Deploy a space call mySapce. You may deploy a single space or a space in a partitioned topology.

gs deploy-space -cluster schema=partitioned-sync2backup total_members=2,0 mySpace

Here is the expected output:

Found 1 GSMs
Deploying [datagrid] with name [mySpace] under groups [gigaspaces-8.0.0-XAPPremium-ga] and locators []
SLA Not Found in PU.  Using Default SLA.
Overrding SLA cluster schema with [partitioned-sync2backup]
Overrding SLA numberOfInstances with [2]
Overrding SLA numberOfBackups with [0]
Waiting for [2] processing unitClosed This is the unit of packaging and deployment in the GigaSpaces Data Grid, and is essentially the main GigaSpaces service. The Processing Unit (PU) itself is typically deployed onto the Service Grid.

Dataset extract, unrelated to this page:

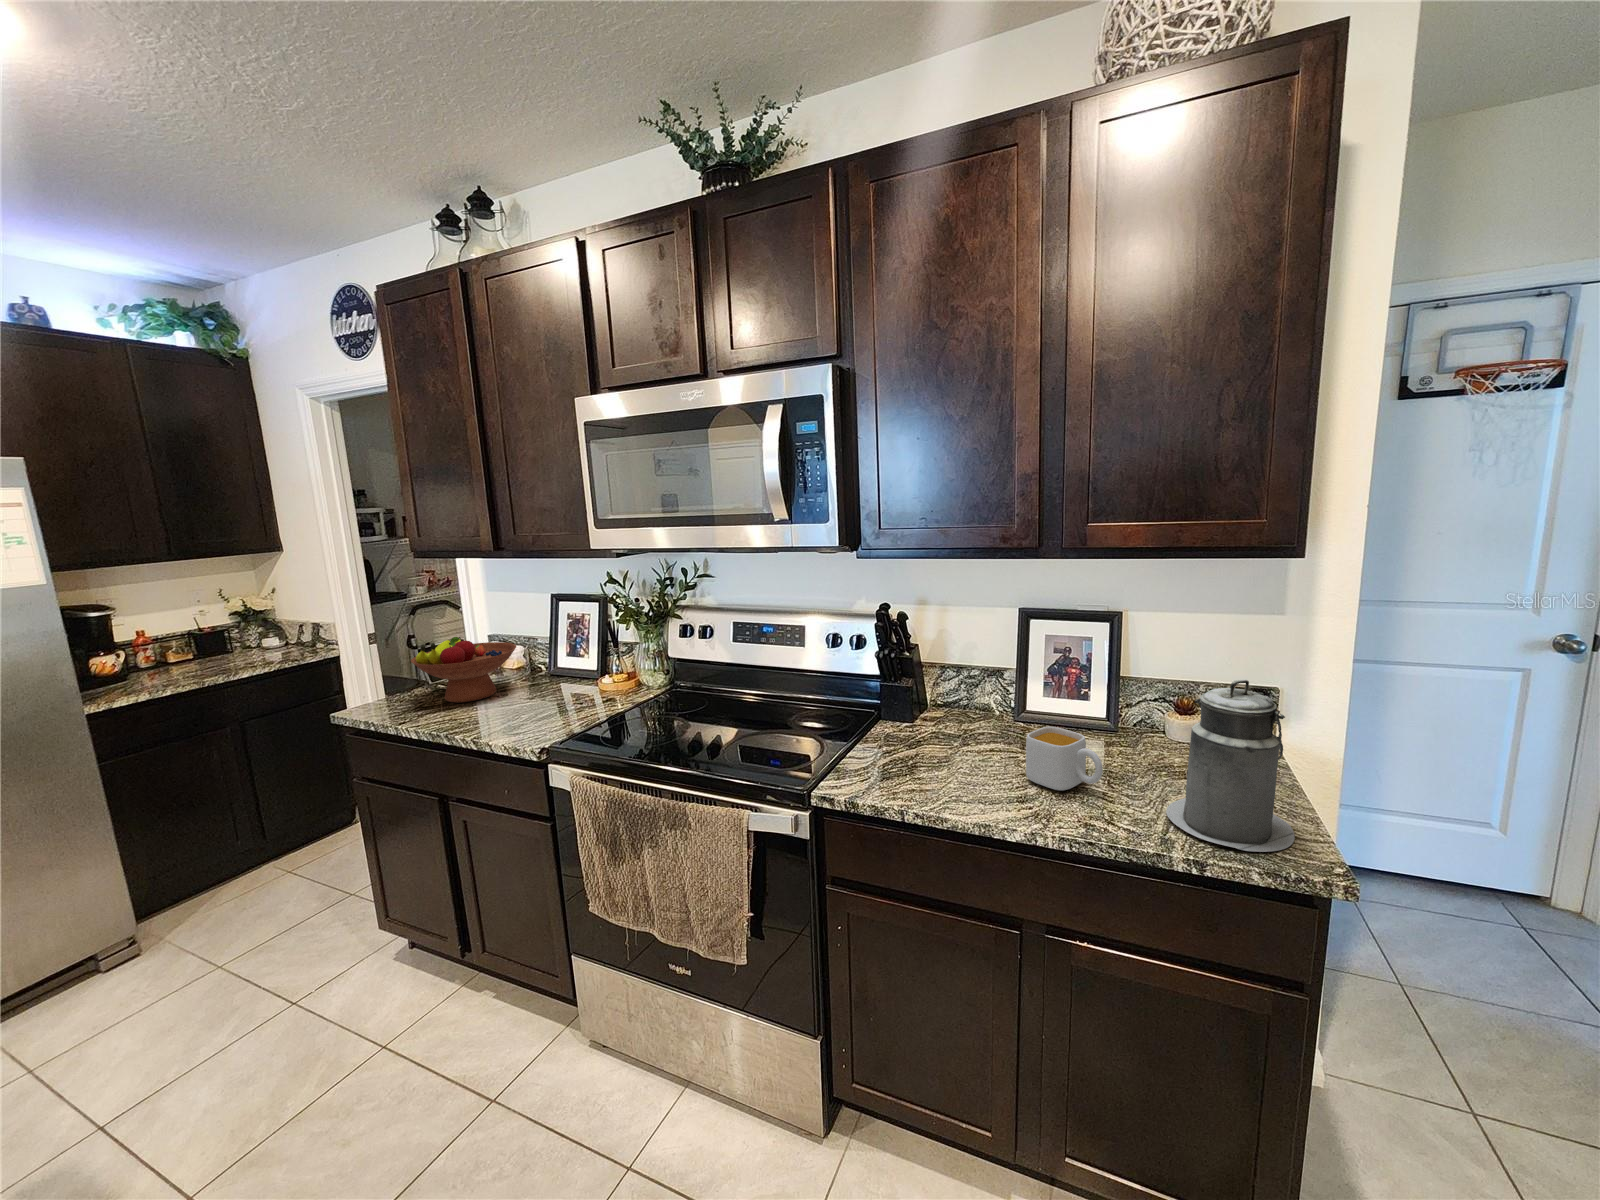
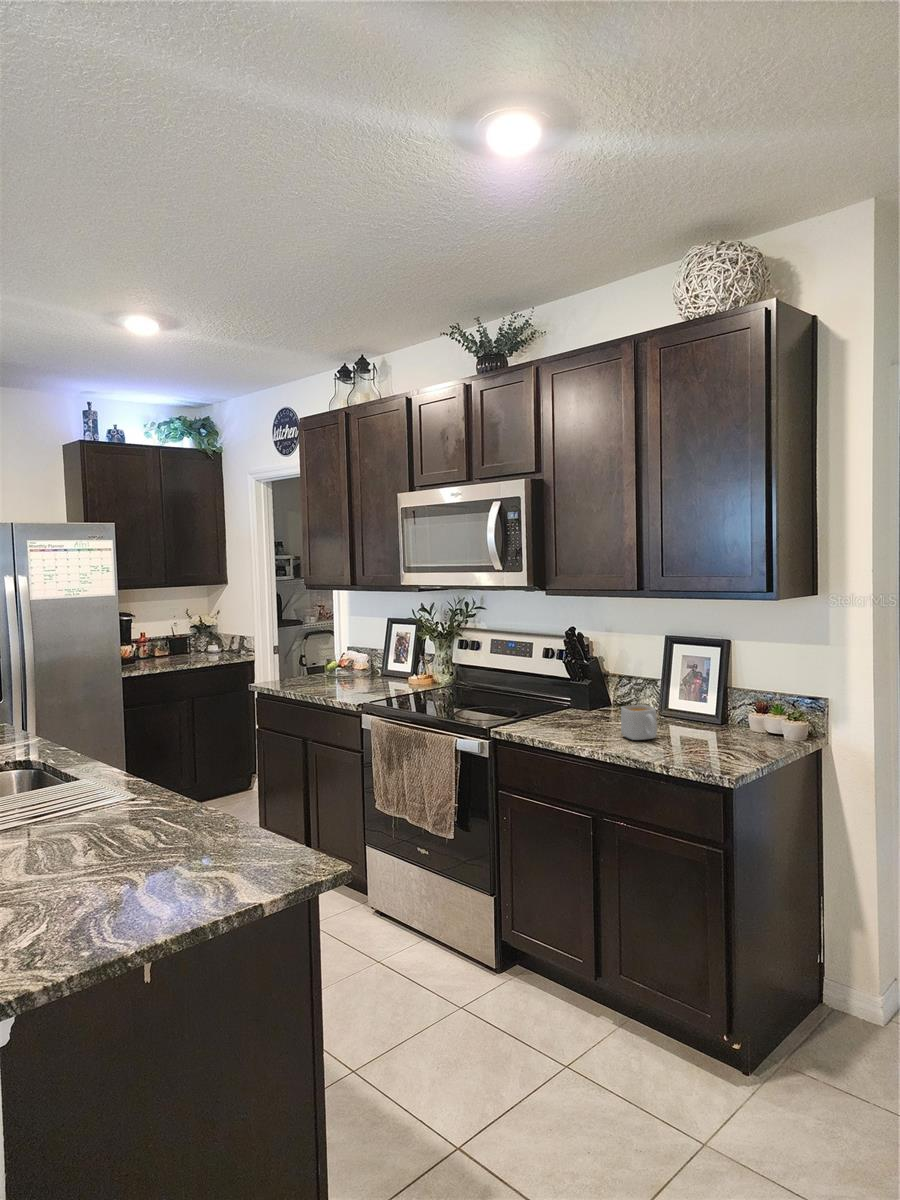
fruit bowl: present [411,637,516,703] -> none [296,641,359,684]
canister: present [1166,680,1295,852] -> none [676,668,744,766]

When a Processing Unit is deployed, a Processing Unit instance is the actual runtime entity. instances to be deployed...
[mySpace] [1] deployed successfully on [127.0.0.1]
[mySpace] [2] deployed successfully on [127.0.0.1]
Finished deploying [2] processing unit instances

Deploy the Spring Batch PU

Deploy the Spring Batch PU using the GS-UI or the CLI.

gs deploy -cluster total_members=2 SpringBatchP

Here is the expected output:

Found 1 GSMs
Deploying [SpringBatchPU] with name [SpringBatchPU] under groups [gigaspaces-8.0
.0-XAPPremium-ga] and locators []
SLA Not Found in PU.  Using Default SLA.
Overrding SLA numberOfInstances with [2]
Overrding SLA numberOfBackups with [null]
Waiting for [2] processing unit instances to be deployed...
[SpringBatchPU] [1] deployed successfully on [127.0.0.1]
[SpringBatchPU] [2] deployed successfully on [127.0.0.1]
Finished deploying [2] processing unit instances

Run the Master

To run the master execute the following:

java com.gigaspaces.springbatch.Master

The Master will write 100 Request objects with a specific Job ID into the space and will wait for 100 Result objects with the relevant Job ID. This cycle will repeat itself 10 times.